PIRATES’ CENTER FIELDERS
Nate McLouth and Nyjer Morgan played next to each other in the Pittsburgh outfield for the first two months of the season. Last weekend, playing for different teams, they were opposing center fielders and leadoff batters, McLouth for Atlanta , Morgan for Washington.
Meanwhile, Andrew McCutchen (at left) was the Pirates’ center fielder and leadoff batter, meaning 20 percent of the starting center fielders in the National League had links to the Pirates. Three other teams had center fielders leading off: Kosuke Fukudome (Cubs), Aaron Rowand (Giants), Michael Bourn (Astros), Dexter Fowler ( Rockies).
Morgan is the eighth player to start in center field for the Nationals.
Six starts into the pitching career of Tommy Hanson, those of us who were critical of the Atlanta Braves’ treatment of Tom Glavine in releasing him have to at least acknowledge that they made the right decision for their benefit.
After watching the 43-year-old Glavine pitch minor league games, the Braves opted to release him instead of giving him a chance to pitch in the majors and add to his career total of 305 wins. They said they didn’t think Glavine could get major league hitters out any longer, and anyway they thought the youngster Hanson was ready to pitch in the majors.
The 22-year-old right-hander has done nothing to show the Braves they were wrong. In his first six starts he has a 4-0 record and a 2.25 e.r.a., and he extended his scoreless streak to 26 innings before Adam Dunn led off the Nationals’ seventh inning Saturday with a home run.
LOSING WITH WINNING TEAMS
No matter how well he might pitch in the remaining four years of his $126 million contract, Barry Zito will probably always be the poster boy for free-agency excess. When the San Francisco Giants signed the left-hander to that seven-year contract Dec. 29, 2006, it was a ridiculous contract, and it will always be a ridiculous contract.
In his first two and a half seasons with the Giants, Zito has a 25-38 record and hasn’t helped the Giants win even a consolation prize. In fact, Zito is serving as a severe drag on the Giants this season.
Zito has a 4-8 record in 16 starts. His won-lost percentage of .333 compares most unfavorably to the Giants’ won-lost percentage in other decisions, which is .582. The difference of .249 is one of the largest in the majors between starters who have losing records pitching for teams with winning records and their teams’ record in other games.

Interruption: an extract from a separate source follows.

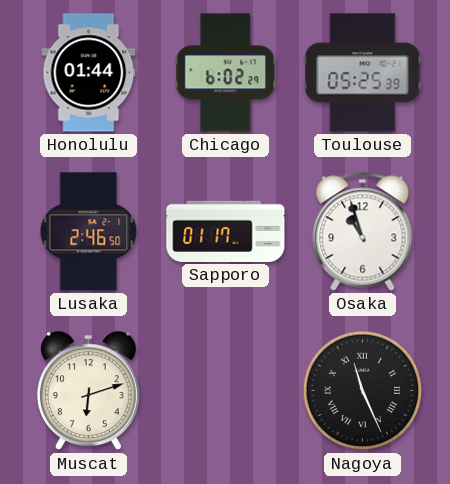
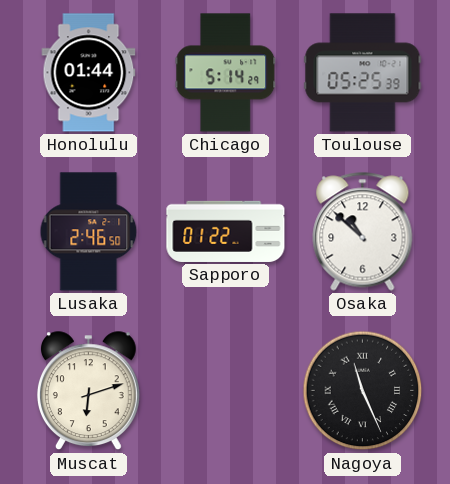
Chicago: 6:02 -> 5:14
Sapporo: 01:17 -> 01:22
Osaka: 10:57 -> 10:52
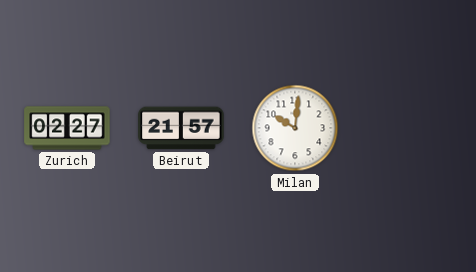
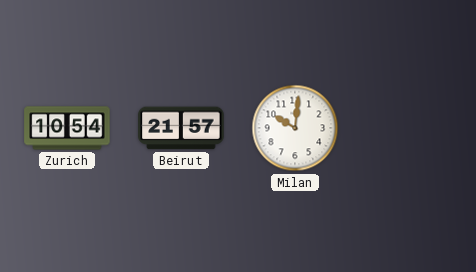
Zurich: 02:27 -> 10:54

These are the largest differences (games through Friday):
|
PITCHER |
RECORD |
PCT. DIFFERENCE |
| Chien-Ming Wang, Yankees |
1-6 |
.482 |
| Daisuke Matsuzaka, Red Sox |
1-5 |
.477 |
| Jonathan Sanchez, Giants |
2-8 |
.394 |
| Jose Contreras, White Sox |
3-7 |
.258 |
| Barry Zito, Giants |
4-8 |
.249 |
| Hiroki Kuroda, Dodgers |
3-4 |
.229 |
| Francisco Liriano, Twins |
4-8 |
.203 |
With two members of the Giants’ rotation on this losers’ list, the team’s other starters have carried the pitching load: Matt Cain 9-2, Tim Lincecum 8-2, Randy Johnson 8-5. Based on their earned run averages, the two losing pitchers and the two top winners have earned their records: Sanchez 5.30, Zito 4.82, Lincecum 2.37, Cain 2.48.

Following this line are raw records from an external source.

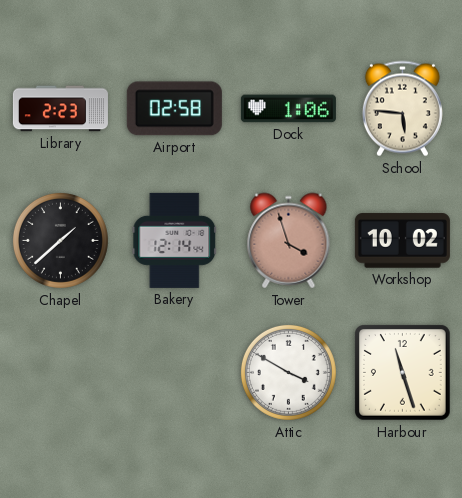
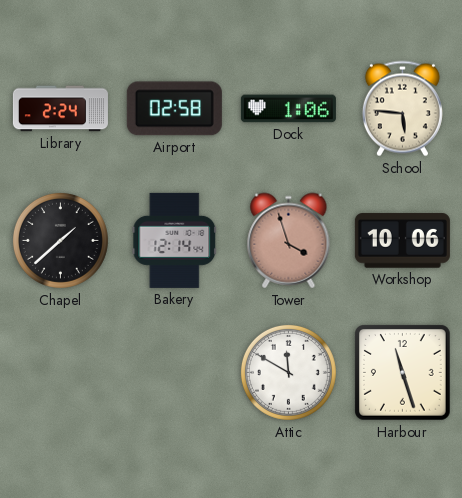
Library: 2:23 -> 2:24
Workshop: 10:02 -> 10:06
Attic: 3:50 -> 11:50
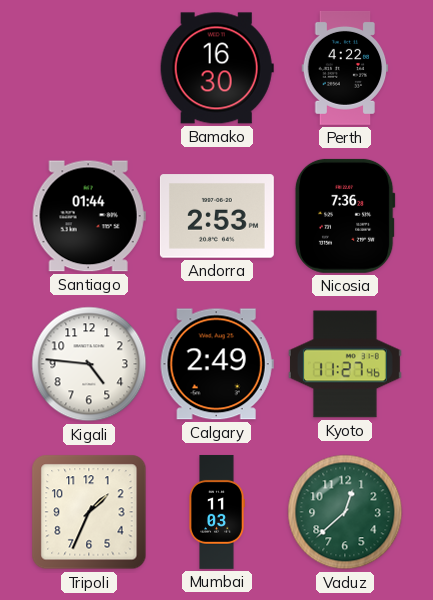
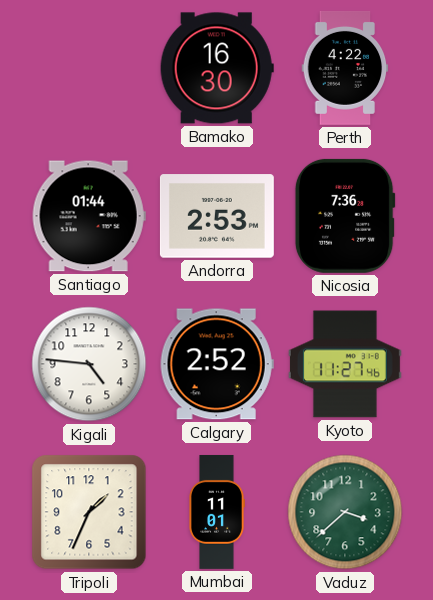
Calgary: 2:49 -> 2:52
Mumbai: 11:03 -> 11:01
Vaduz: 12:38 -> 3:38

I’ve said it before and I’ll say it again. My favorite game or score of a game is 1-0. I find it fascinating that with all of the scoring that teams do a game can end 1-0. It doesn’t take much for the team that is behind 1-0 to score a run and tie the game. From a home run to error-wild pitch-groundout-sacrifice fly, a team has many ways to tie the game.
But in 23 instances this season, teams have been unable to score that tying run. The Milwaukee Brewers have become intimately familiar with 1-0 games. They have played five, winning three and losing two. Their latest, a loss to the Mets, came last Wednesday, a day of three 1-0 games, most since three were played Sept. 19, 2004.
The Mets’ victory over the Brewers was their third 1-0 win of the season. But it was the first Johan Santana didn’t pitch. Mike Pelfrey played Santana’s role. That same night the Los Angeles Dodgers edged Colorado for their third 1-0 victory, the second started by Clayton Kershaw (above), who didn’t get the win either time despite pitching 12 shutout innings in the two games.